Nel descrivere gli effetti dei funghi, Wasson parla di “eliminazione delle barriere tra sé e il mondo” e di “fissione dello spirito”, ma non si limita soltanto a questo perché vuole capire la natura delle sostanze che provocano le visioni e quindi riporta negli Stati Uniti diverse varietà di funghi che vengono analizzati da esperti micologi. Il risultato è una spedizione scientifica in Messico che identifica diverse specie di funghi appartenenti alla famiglia delle Strophariacae e, in particolare, al genere Psilocybe. Poco dopo, proprio da questi funghi, verrà isolata la psilocibina, un allucinogeno con una struttura molto simile a quella dell’Lsd. Si rimane sorpresi dall’apprendere che Wasson non è un avventuroso giornalista con la passione per i viaggi e le scoperte, ma un banchiere anzi, è il vicepresidente della potente banca d’affari JP Morgan, sposato a una pediatra russa con una passione contagiosa per l’etnobotanica e i funghi in particolare. Un ulteriore contributo alla popolarità della nuova sostanza con effetti mirabolanti viene poi dato da famosi personaggi di Hollywood, notoriamente affetti da vari problemi psicologici e in cura da psichiatri e psicoanalisti. Il caso più eclatante è quello del popolare attore Cary Grant che non perderà occasione per lodare gli effetti benefici dell’allucinogeno che lo ha aiutato a conquistare una nuova e più equilibrata personalità. Nel 1966, il senatore Robert Kennedy difende di fronte alla Food and Drug Administration (l’ente americano che si occupa del controllo su medicinali e cibi) l’uso terapeutico dell’Lsd a cui sua moglie Ethel si sta sottoponendo ma, ormai, l’allucinogeno ha invaso università e città, causando diverse morti per cui l’allarme sociale ha raggiunto un punto tale che la sostanza verrà bandita negli USA l’anno successivo e, progressivamente, in tutto il mondo.

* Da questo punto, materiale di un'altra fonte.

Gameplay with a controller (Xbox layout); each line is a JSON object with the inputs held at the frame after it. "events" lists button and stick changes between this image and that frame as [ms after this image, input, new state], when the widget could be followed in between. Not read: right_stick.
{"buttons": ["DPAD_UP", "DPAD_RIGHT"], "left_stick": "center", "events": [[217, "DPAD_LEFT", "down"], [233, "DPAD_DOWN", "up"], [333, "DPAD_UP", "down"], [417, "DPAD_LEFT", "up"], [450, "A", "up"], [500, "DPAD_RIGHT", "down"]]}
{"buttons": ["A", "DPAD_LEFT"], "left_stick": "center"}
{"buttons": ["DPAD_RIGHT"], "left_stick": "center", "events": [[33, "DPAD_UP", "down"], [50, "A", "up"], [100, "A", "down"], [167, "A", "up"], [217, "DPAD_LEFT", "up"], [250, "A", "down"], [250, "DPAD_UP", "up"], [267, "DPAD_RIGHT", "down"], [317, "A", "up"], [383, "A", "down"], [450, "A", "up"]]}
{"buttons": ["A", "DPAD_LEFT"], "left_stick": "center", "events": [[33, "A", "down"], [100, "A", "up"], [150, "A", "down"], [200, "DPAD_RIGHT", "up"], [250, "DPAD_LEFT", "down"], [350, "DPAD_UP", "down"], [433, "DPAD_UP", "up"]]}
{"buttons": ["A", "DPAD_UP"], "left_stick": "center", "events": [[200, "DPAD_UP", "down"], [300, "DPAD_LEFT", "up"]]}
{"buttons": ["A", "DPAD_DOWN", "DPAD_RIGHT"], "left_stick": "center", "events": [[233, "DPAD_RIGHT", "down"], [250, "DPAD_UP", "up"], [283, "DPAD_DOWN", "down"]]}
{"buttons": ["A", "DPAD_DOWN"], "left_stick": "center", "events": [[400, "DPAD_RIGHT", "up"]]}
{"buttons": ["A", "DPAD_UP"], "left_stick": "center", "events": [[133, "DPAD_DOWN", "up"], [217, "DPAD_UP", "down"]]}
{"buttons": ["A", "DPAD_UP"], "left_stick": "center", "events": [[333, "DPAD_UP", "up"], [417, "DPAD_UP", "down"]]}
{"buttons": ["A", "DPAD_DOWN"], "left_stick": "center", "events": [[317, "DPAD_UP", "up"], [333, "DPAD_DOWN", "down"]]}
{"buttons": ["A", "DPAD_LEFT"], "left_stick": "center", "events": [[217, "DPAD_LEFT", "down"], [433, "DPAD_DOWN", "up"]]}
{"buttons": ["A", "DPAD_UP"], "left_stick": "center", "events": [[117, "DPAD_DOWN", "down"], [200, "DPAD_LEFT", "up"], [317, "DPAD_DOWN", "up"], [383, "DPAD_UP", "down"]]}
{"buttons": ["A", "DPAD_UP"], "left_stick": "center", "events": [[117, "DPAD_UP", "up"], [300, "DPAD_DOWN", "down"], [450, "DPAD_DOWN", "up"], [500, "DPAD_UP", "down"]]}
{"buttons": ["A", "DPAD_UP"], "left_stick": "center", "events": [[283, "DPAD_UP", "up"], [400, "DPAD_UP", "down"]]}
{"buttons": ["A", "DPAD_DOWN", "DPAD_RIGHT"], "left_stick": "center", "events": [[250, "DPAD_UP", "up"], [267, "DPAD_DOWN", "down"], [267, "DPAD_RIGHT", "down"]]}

Il programma MKUltra della CIA
Quando gli americani entrano nel campo di concentramento di Dachau nel 1945 scoprono che i medici nazisti avevano somministrato mescalina a trenta prigionieri e ne acquisiscono la documentazione. Il responsabile degli studi sulla mescalina e l’Lsd nel campo era Hubertus Strughold, riuscito a fuggire negli USA dove era entrato nel programma spaziale statunitense e si era fatto apprezzare talmente tanto dalla NASA da essere definito “padre della medicina spaziale”. Qualche anno dopo, però, il suo nome compare nella lista dei criminali di guerra nazisti riusciti a fuggire negli Stati Uniti messa a punto dal Dipartimento per l’immigrazione. La neonata CIA capisce subito le enormi potenzialità delle droghe psicoattive e inizia immediatamente a studiarne l’uso. Il caso più sinistro è quello del carcere di Lexington, nel Kentucky, dove nel 1959 il dott. Harris Isbell sperimenta sui detenuti oltre ottocento droghe diverse, incluso Lsd, ecstasy e allucinogeni vari. In un esperimento, ai “volontari”, tutti neri, vengono somministrate per settantacinque giorni consecutivi dosi di Lsd con l’ordine preciso di “raddoppiare, triplicare e quadruplicare le dosi”. La CIA mette a punto anche un altro progetto per il controllo della mente denominato inizialmente Bluebird, poi Artichoke e, infine, MKUltra. Tra il 1954 e il 1963 l’Agenzia distribuisce Lsd a migliaia di cittadini scelti a caso, inserendolo in alimenti e bevande. Il progetto verrà chiuso nel 1967, dopo un ridimensionamento nel 1964, alcuni anni dopo la morte di Frank Olson, un ricercatore della CIA a cui era stato somministrato Lsd a sua insaputa e che, sconvolto dagli effetti, si era gettato dal decimo piano di un edificio. L’utilizzo dell’Lsd è stato oggetto di programmi specifici anche da parte del MI6, il servizio segreto britannico.
La “ego dissolution”
Secondo molti studi riportati dal libro, l’Lsd si è rivelato efficace nel trattamento dei malati terminali di cancro ed è stato sperimentato da molti specialisti in diversi periodi e contesti culturali perché consente a pazienti, che hanno pochi mesi o poche settimane di vita, di avere una esperienza così profonda da riorientare completamente le proprie emozioni. Un caso importante verso la fine degli anni ’60 è quello di Gloria, membro del gruppo di ricerca del dott. Stanislav Grof, che scopre di avere un tumore metastatico al seno e cade in uno stato di ansia e depressione molto gravi. Gloria accetta di essere sottoposta a un protocollo che prevede alcune sessioni di psicoterapia seguite dalla somministrazione di 200 microgrammi di Lsd, la stessa dose che viene utilizzata in pazienti psichiatrici. I risultati sono stupefacenti perché dopo una sola seduta nella paziente “paura, ansia e depressione sembrano dissolte, sostituite da un sentimento di empatia e di amore verso ciò che è stata tutta la sua vita e verso i suoi affetti più cari; la morte a quel punto, le appare come un passaggio a uno stato diverso, e come tale accettata”.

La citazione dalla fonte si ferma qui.